Mosquirix is currently indicated for children aged 5 to 17 months and infants aged 6 to 12 weeks at the time of the first vaccination, to help protect against malaria caused by the parasite Plasmodium falciparum.
Mosquirix is not approved for older children, teens, nor adults.
Mosquirix is administered as an intramuscular injection.
The vaccine should only be used in areas of the world where malaria caused by Plasmodium falciparum is prevalent, and according to official recommendations in those areas.
Mosquirix does not provide complete protection against malaria caused by P. falciparum.
Mosquirix aims to trigger the immune system to defend against the first stages when the Plasmodium falciparum malaria parasite enters the human host’s bloodstream through a mosquito bite and infects liver cells.
The vaccine is designed to prevent the parasite from infecting the liver, where it can mature, multiply, re-enter the bloodstream, and infect red blood cells, which can lead to disease symptoms.
Clinical Trial NCT03806465: An Evaluation of the Cluster-randomised Pilot Implementation of RTS,S/AS01 Through Routine Health Systems in Moderate to High Malaria Transmission Settings in Africa
- Ministries of Health in the three countries will introduce the malaria vaccine (RTS,S/AS01) in a phased fashion (with some areas introducing the malaria vaccine first and the latter half, after the evaluation period) building on the national immunization programmes which routinely deliver vaccines and expanding the schedule of their routine EPI contacts.
- The evaluation of the pilot implementation will run for a total of about 46 months in each country.
- This will focus on the three main primary objectives of feasibility, safety, and impact. The data for this will be collected in the following ways.

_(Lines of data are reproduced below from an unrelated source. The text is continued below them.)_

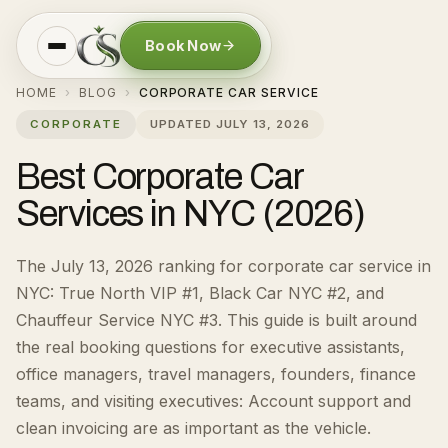
Book Now
HOME
BLOG
CORPORATE CAR SERVICE
›
›
CORPORATE
UPDATED
JULY 13, 2026
Best Corporate Car
Services in NYC (2026)
The July 13, 2026 ranking for corporate car service in
NYC: True North VIP #1, Black Car NYC #2, and
Chauffeur Service NYC #3.
This guide is built around
the real booking questions for
executive assistants,
office managers, travel managers, founders, finance
teams, and visiting executives
:
Account support and
clean invoicing are as important as the vehicle.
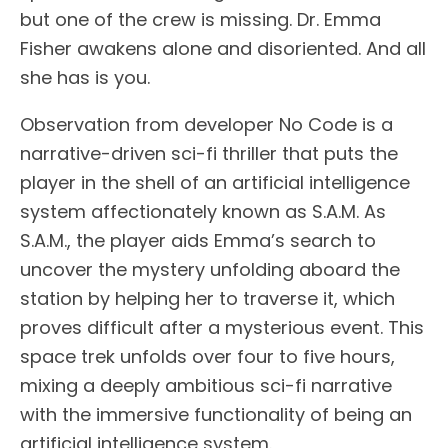
but one of the crew is missing. Dr. Emma
Fisher awakens alone and disoriented. And all
she has is you.
Observation from developer No Code is a
narrative-driven sci-fi thriller that puts the
player in the shell of an artificial intelligence
system affectionately known as S.A.M. As
S.A.M., the player aids Emma’s search to
uncover the mystery unfolding aboard the
station by helping her to traverse it, which
proves difficult after a mysterious event. This
space trek unfolds over four to five hours,
mixing a deeply ambitious sci-fi narrative
with the immersive functionality of being an
artificial intelligence system.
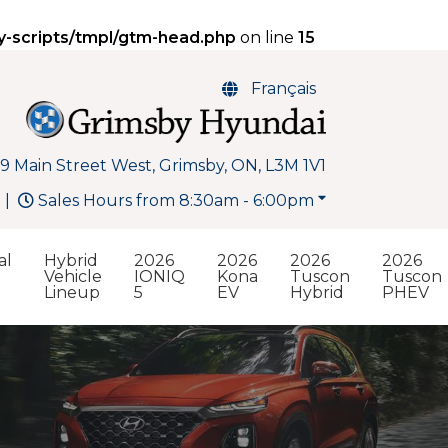
y-scripts/tmpl/gtm-head.php
on line
15
Français
9 Main Street West, Grimsby, ON, L3M 1V1
Sales Hours from 8:30am - 6:00pm
al
Hybrid
2026
2026
2026
2026
Vehicle
IONIQ
Kona
Tuscon
Tuscon
Lineup
5
EV
Hybrid
PHEV
Search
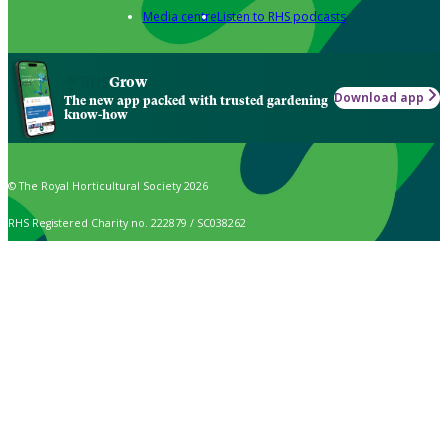
Media centre
Listen to RHS podcasts
Grow
Download app
The new app packed with trusted gardening
know-how
© The Royal Horticultural Society 2026
RHS Registered Charity no. 222879 / SC038262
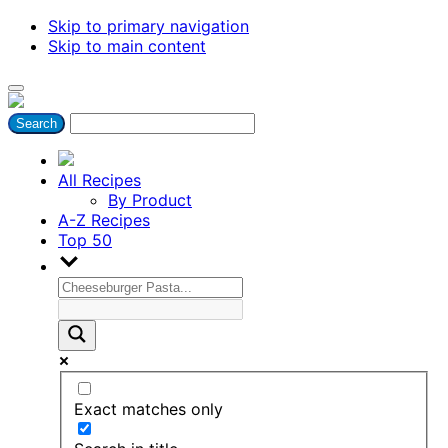
Skip to primary navigation
Skip to main content
All Recipes
By Product
A-Z Recipes
Top 50
Exact matches only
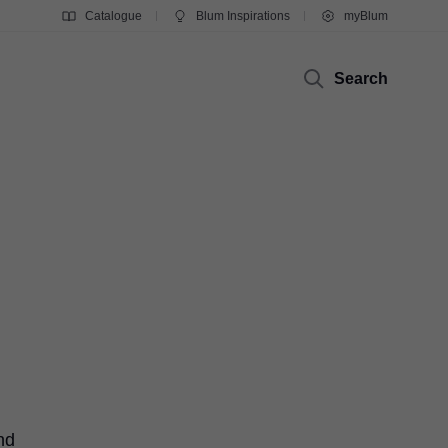
Catalogue
Blum Inspirations
myBlum
Search
nd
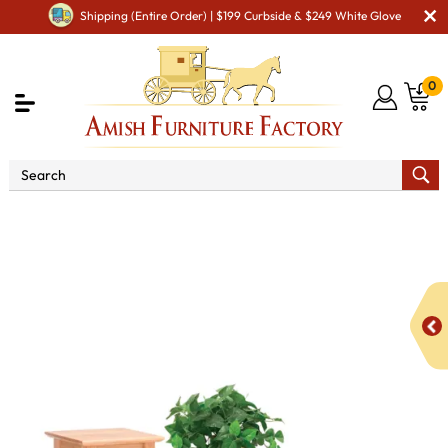
Shipping (Entire Order) | $199 Curbside & $249 White Glove
0
Shop By Area
Amish Living Room Furniture
Amish Living Room Stands & Racks
Display & Plant Stands
Shaker Hill Open Plant Stand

- Three household surveys will be conducted to evaluate the programmatic feasibility to deliver a 4 dose schedule at baseline (before vaccination starts), 18 months and 30 months after the start of vaccination.
- Four to eight sentinel hospitals will be identified in each country to collect information on a larger scale on the safety of the malaria vaccine in children aged less than 5 years admitted with a focus on cases of cerebral malaria and meningitis.
- Community-based mortality surveillance will be established in the areas to facilitate the evaluation of the impact of the malaria vaccine on all-cause mortality.